The cross-sectional nature and limited sample size of this study impose restrictions on establishing a definitive causal relationship between vortex vein drainage and PSD.   Future studies should expand the sample size and use longitudinal designs to further investigate the role of vortex vein drainage in PSD, particularly the progression from CSC to PNV, to determine whether changes in vortex vein distribution are triggering factors for PSD development. Furthermore, future research could include subgroup analyses, especially focusing on the different types of vortex vein expansion patterns and their impact on clinical manifestations of PSD, thus providing more insights for early diagnosis and personalized treatment.
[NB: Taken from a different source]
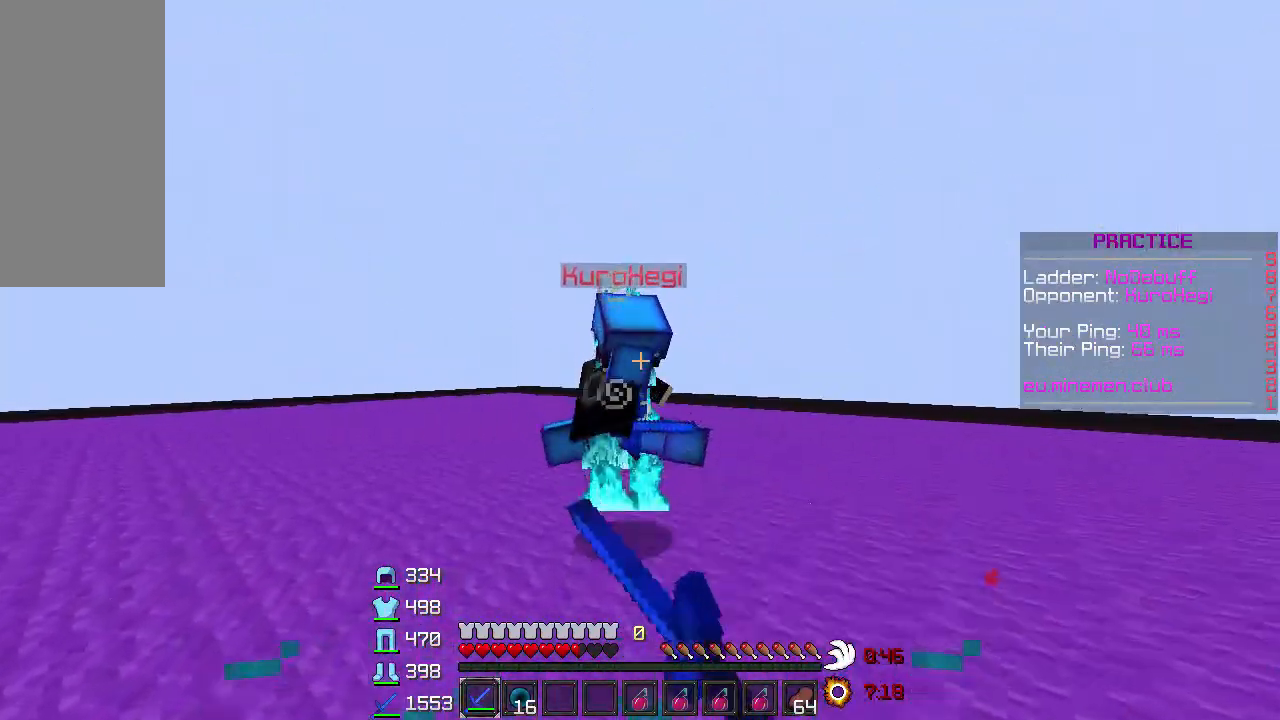
{"keys": ["s"], "mouse": [], "events": [[33, "mouse_left", "up"], [133, "mouse_left", "down"], [250, "s", "down"], [450, "mouse_left", "up"], [450, "w", "up"]]}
This study highlights the significant role of vortex vein structure and hemodynamics in the clinical presentation and pathophysiology of PSD. The findings underscore the importance of the vortex vein drainage system in CSC and PNV, suggesting that choroidal structural and hemodynamic changes could serve as biomarkers for clinical diagnosis and treatment. Additionally, this study offers valuable insights into the potential common etiologies of PSD, providing a foundation for future longitudinal studies and enhancing our understanding of choroidal pathology mechanisms.